A team of archaeologists participating in the restoration efforts of the Split City Museum, a prominent cultural institution nestled within Croatia’s Dominik Papalic palace, has uncovered a treasure trove of ancient Roman baths and mosaics. The unexpected find is part of the ongoing European project named “Palace of Life, City of Change.”
The restoration project, focused on the reconstruction of the ground floor and the installation of a lift in the museum, took an unforeseen turn as researchers stumbled upon a well-preserved archaeological site dating back to the construction of Diocletian’s Palace.
The discovery, initially anticipated to yield minor findings, turned into a sensation as the team unearthed structures beneath the former museum reception, including the structure of an ancient floor, underfloor heating, a praetorium, and furnace construction.
Nebojša Cingeli, the head of archaeological research for the Neir company, detailed the remarkable findings, stating, “In the former museum reception, the structure of the ancient floor, underfloor heating, an opening for warm air connected to the stove, a praetorium, an opening inside the underfloor heating, and a furnace construction were all discovered.” Further excavation revealed additional treasures, such as an ancient mosaic in the southern room, an ancient wall in the central room with a pool and an oil and grape press, and a white mosaic-floored pool in the northern room.

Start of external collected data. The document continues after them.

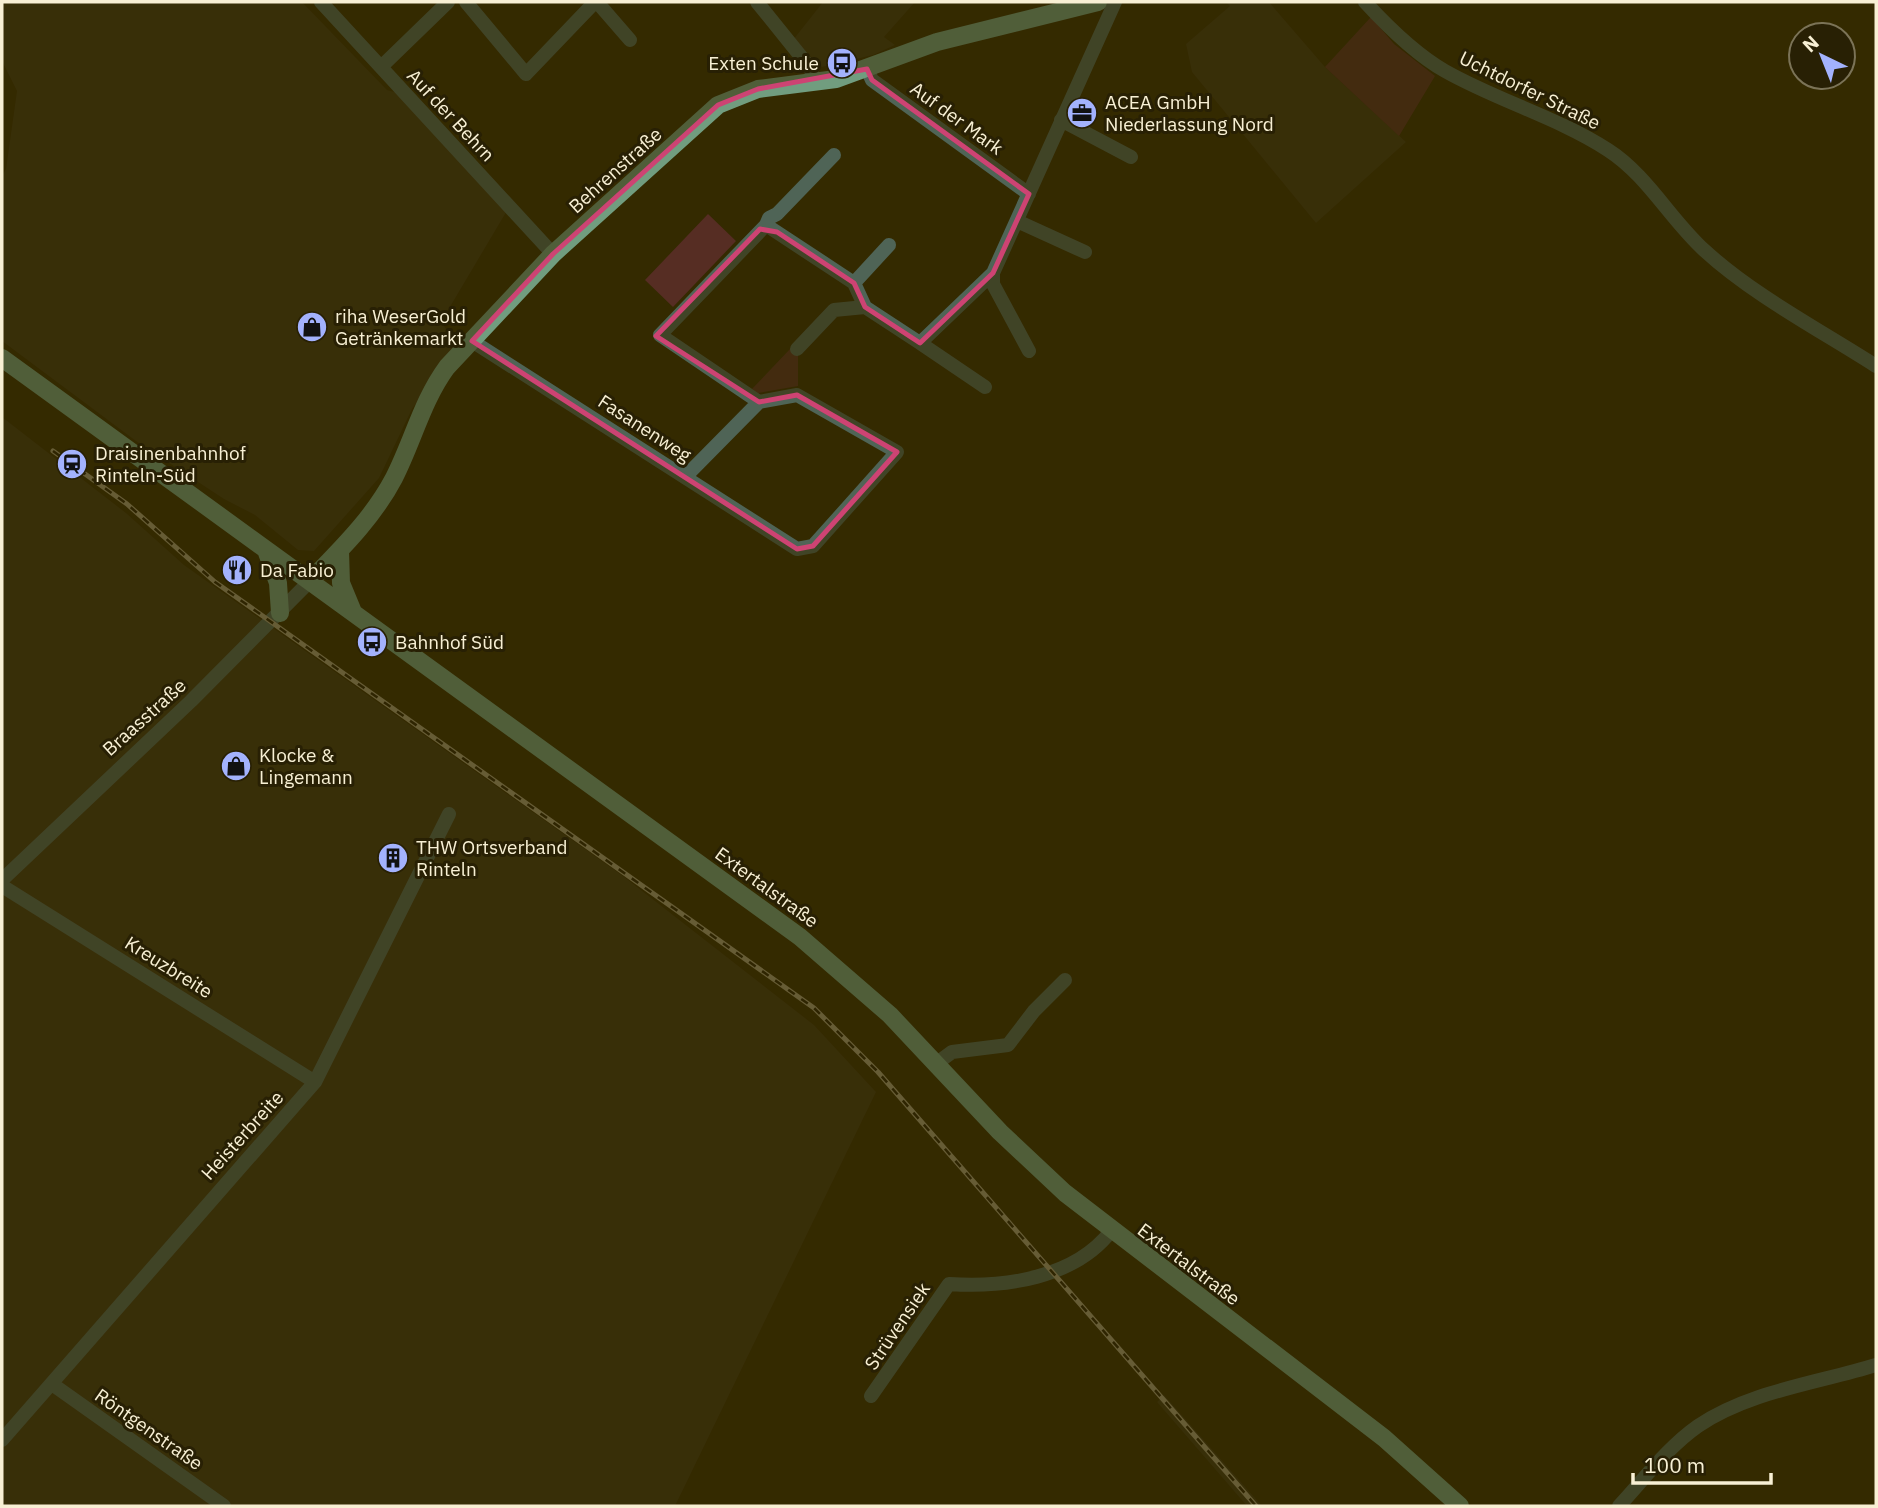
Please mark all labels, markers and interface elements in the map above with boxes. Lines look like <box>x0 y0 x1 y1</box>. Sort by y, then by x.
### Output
north arrow <box>1787 21 1857 91</box>
text: N <box>1797 30 1824 57</box>
street label: Uchtdorfer Straße <box>1456 45 1604 135</box>
bus stop icon: Exten Schule <box>825 46 859 80</box>
place label: Exten Schule <box>708 51 819 75</box>
street label: Auf der Behrn <box>402 64 500 166</box>
street label: Auf der Mark <box>906 76 1008 160</box>
place label: ACEA GmbH Niederlassung Nord <box>1105 90 1274 136</box>
office icon: ACEA GmbH Niederlassung Nord <box>1065 96 1099 130</box>
street label: Behrenstraße <box>563 122 667 218</box>
place label: riha WeserGold Getränkemarkt <box>335 304 466 350</box>
shop icon: riha WeserGold Getränkemarkt <box>295 310 329 344</box>
street label: Fasanenweg <box>594 389 696 467</box>
place label: Draisinenbahnhof Rinteln-Süd <box>95 441 246 487</box>
station icon: Draisinenbahnhof Rinteln-Süd <box>55 447 89 481</box>
restaurant icon: Da Fabio <box>220 553 254 587</box>
place label: Da Fabio <box>260 558 334 582</box>
bus stop icon: Bahnhof Süd <box>355 625 389 659</box>
place label: Bahnhof Süd <box>395 630 504 654</box>
street label: Braasstraße <box>97 673 191 761</box>
place label: Klocke & Lingemann <box>259 743 353 789</box>
shop icon: Klocke & Lingemann <box>219 749 253 783</box>
place label: THW Ortsverband Rinteln <box>416 835 567 881</box>
building icon: THW Ortsverband Rinteln <box>376 841 410 875</box>
street label: Extertalstraße <box>711 841 823 933</box>
street label: Kreuzbreite <box>121 931 217 1003</box>
street label: Heisterbreite <box>196 1085 288 1185</box>
street label: Extertalstraße <box>1133 1218 1245 1310</box>
street label: Strüvensiek <box>859 1278 935 1374</box>
street label: Röntgenstraße <box>90 1383 208 1475</box>
scale bar <box>1633 1442 1771 1486</box>
text: 100 m <box>1644 1451 1705 1479</box>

What makes this discovery particularly noteworthy is its contradiction to long-held assumptions about the purpose of the northern part of Diocletian’s Palace. Historians and archaeologists had previously believed it housed barracks and training grounds for Diocletian’s personal guard and staff. Cingeli suggests that the pools and cisterns imply the existence of thermal baths in the northern part of the palace.

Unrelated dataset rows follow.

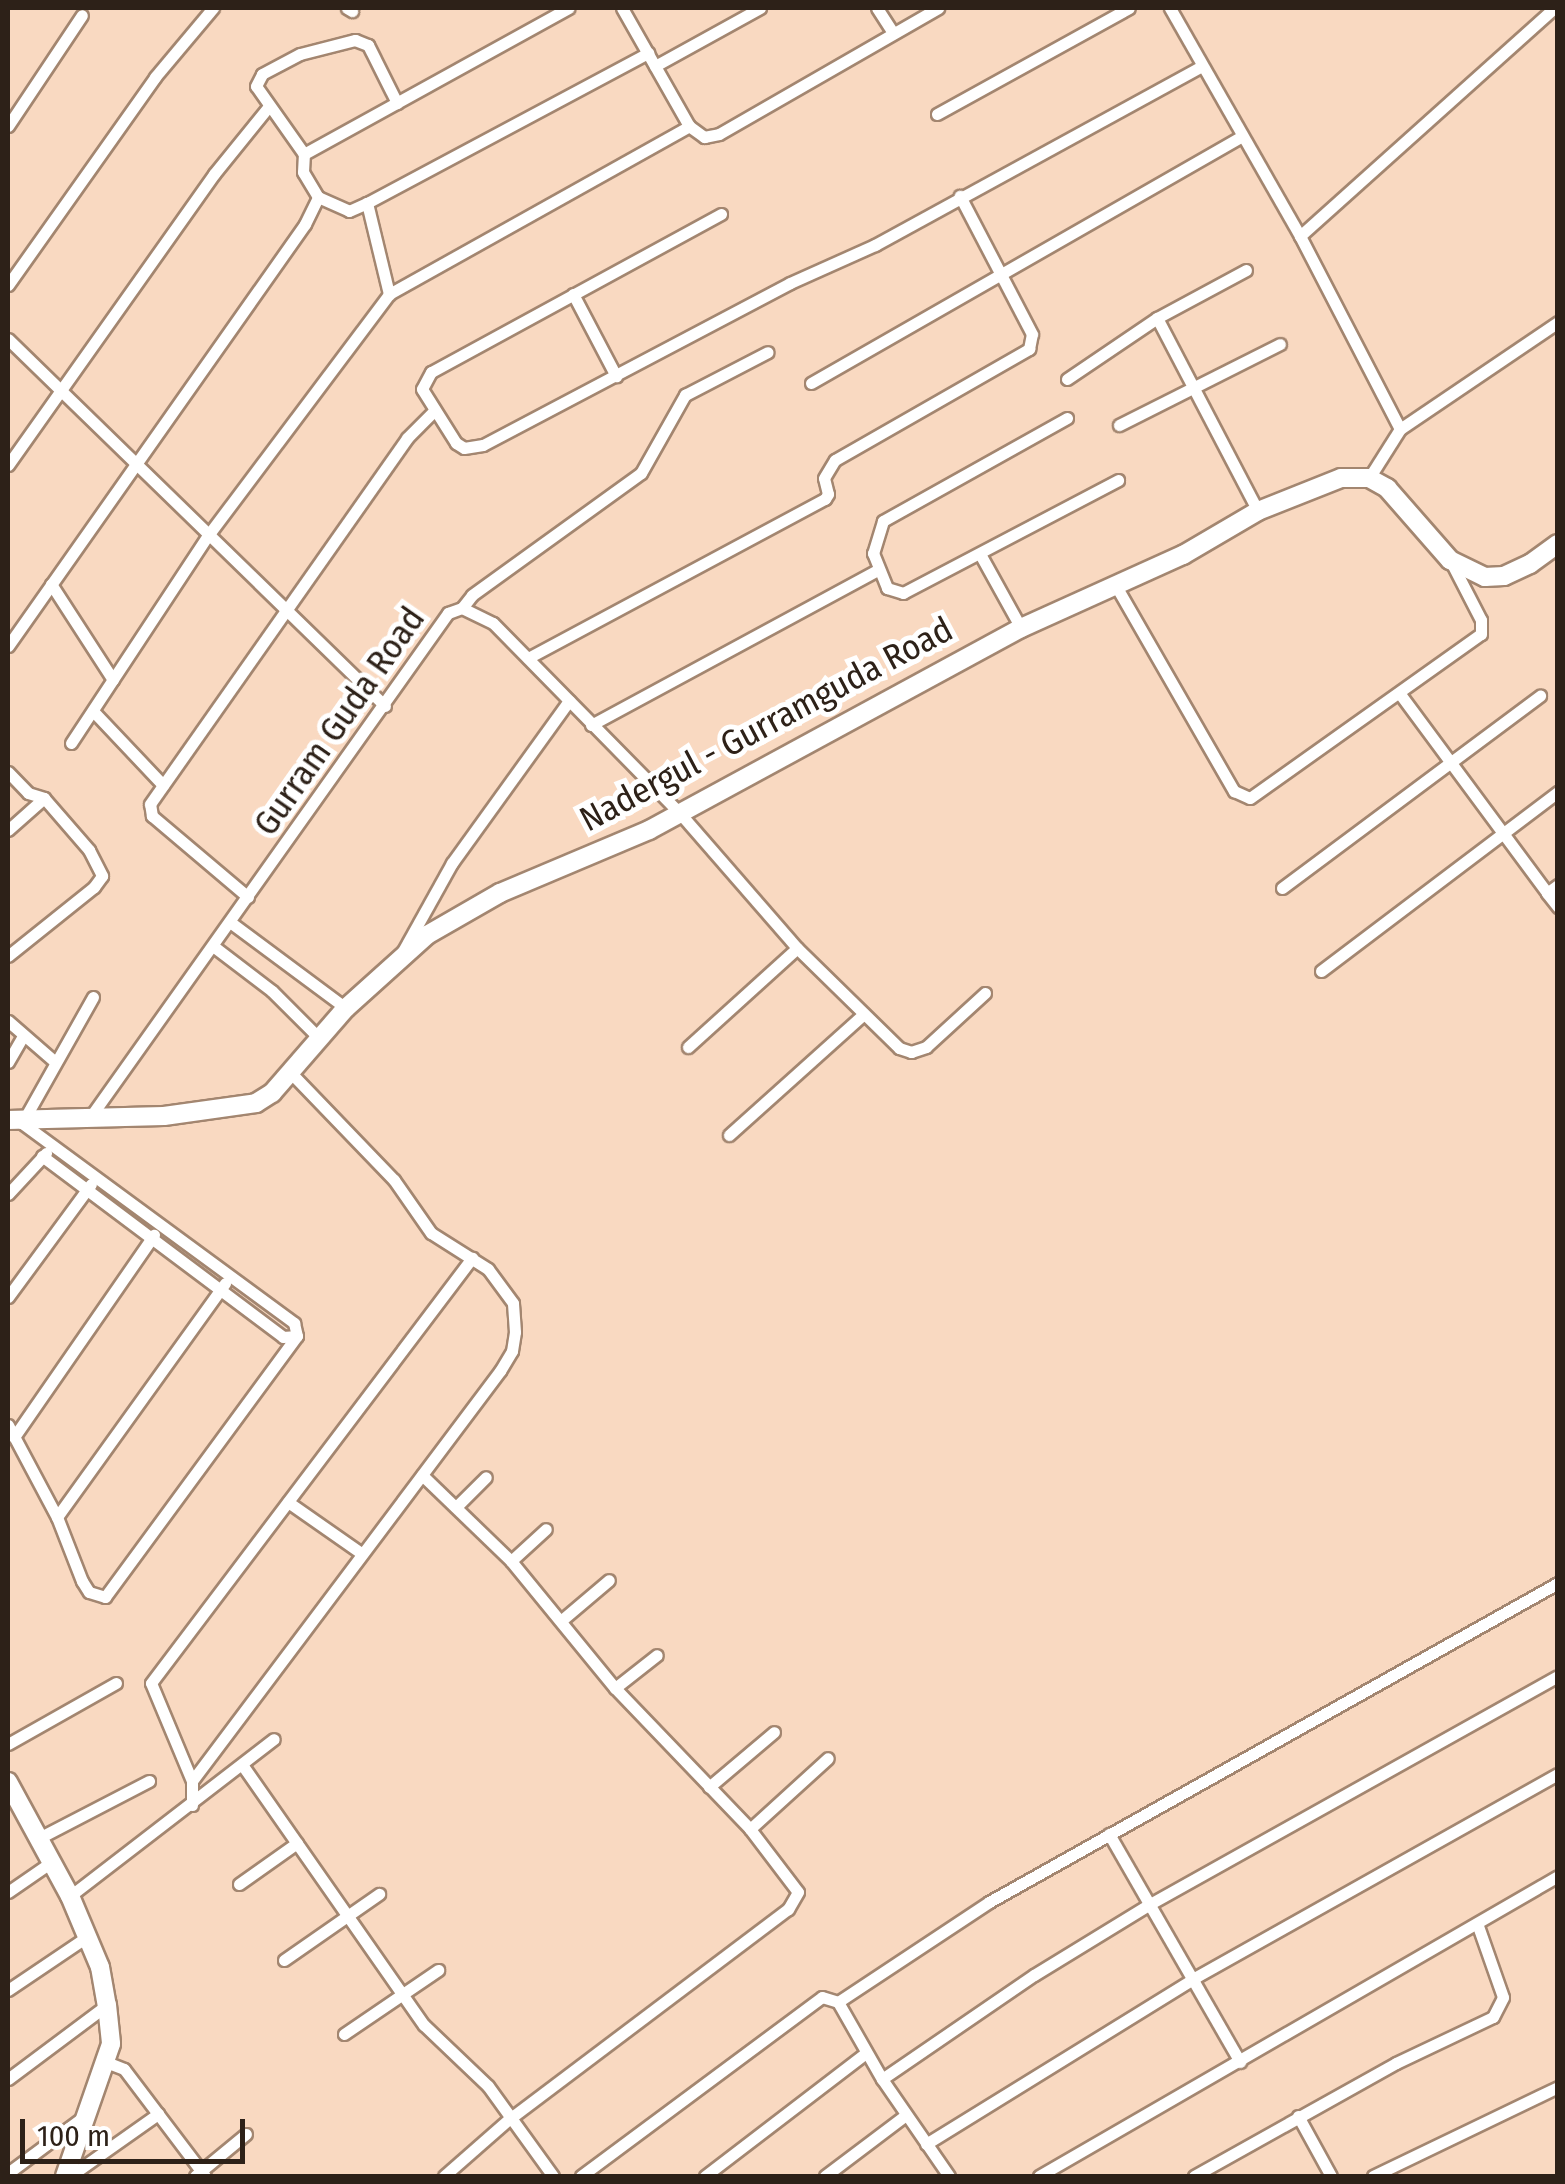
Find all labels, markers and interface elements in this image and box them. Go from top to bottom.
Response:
street label: Gurram Guda Road [245,599,433,843]
street label: Nadergul - Gurramguda Road [572,608,960,840]
scale bar [25,2099,250,2161]
text: 100 m [37,2118,110,2154]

Vesna Bulić Baketić, the director of the Split City Museum, expressed her excitement about the layers of history unveiled by the discovery, stating, “The fact that all of these layers of earlier buildings that once made up the city are visible inside the Split City Museum provides this museum with additional value that is exceptionally rare.” The layered construction spans from ancient times through late antiquity, Romanesque, Gothic, Renaissance, and up to the nineteenth and twentieth centuries.
To share this newfound historical wealth with the public, the plan is to open a large part of the excavated rooms on the ground floor of the museum. However, before welcoming visitors, architects will reinforce the walls and secure the structure.

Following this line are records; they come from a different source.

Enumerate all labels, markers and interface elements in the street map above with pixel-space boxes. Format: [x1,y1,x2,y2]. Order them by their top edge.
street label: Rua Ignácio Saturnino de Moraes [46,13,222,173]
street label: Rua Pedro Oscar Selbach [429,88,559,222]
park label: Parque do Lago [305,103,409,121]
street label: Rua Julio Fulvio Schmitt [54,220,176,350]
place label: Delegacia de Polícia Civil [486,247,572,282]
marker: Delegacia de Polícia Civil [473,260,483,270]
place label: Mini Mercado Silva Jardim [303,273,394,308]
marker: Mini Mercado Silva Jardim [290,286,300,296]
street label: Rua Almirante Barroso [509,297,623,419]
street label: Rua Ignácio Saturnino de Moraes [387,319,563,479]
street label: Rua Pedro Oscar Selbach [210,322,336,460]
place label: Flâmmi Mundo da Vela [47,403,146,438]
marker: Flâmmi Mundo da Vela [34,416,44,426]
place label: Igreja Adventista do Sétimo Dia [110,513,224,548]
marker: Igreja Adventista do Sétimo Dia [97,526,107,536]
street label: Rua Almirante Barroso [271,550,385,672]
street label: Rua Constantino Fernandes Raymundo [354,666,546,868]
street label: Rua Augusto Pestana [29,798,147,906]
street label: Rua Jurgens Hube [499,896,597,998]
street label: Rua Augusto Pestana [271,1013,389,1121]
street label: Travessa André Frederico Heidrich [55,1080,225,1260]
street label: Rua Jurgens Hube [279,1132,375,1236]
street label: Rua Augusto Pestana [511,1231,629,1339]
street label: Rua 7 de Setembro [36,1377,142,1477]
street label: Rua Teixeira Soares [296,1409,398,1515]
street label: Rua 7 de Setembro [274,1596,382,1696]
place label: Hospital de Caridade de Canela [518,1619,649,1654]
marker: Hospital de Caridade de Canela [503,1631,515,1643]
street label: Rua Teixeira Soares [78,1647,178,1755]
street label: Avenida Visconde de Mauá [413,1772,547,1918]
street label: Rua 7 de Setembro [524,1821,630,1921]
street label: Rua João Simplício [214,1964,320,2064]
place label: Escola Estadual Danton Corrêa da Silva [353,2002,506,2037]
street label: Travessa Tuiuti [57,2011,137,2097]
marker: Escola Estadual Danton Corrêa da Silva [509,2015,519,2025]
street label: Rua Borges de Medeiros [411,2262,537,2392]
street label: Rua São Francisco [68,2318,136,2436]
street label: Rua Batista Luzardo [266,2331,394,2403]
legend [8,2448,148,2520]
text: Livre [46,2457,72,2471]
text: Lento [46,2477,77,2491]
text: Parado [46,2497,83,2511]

As a part of the broader restoration efforts, the museum is reimagining its exhibition space, with art historian Joško Belamarić contributing to a new concept for the ground floor. The exhibition narrative spans from before Diocletian’s time, connecting with Salona, ancient Split, through the early Middle Ages to the period of the autonomous commune. The aim is to provide visitors with a comprehensive and immersive experience of Split’s “living past.”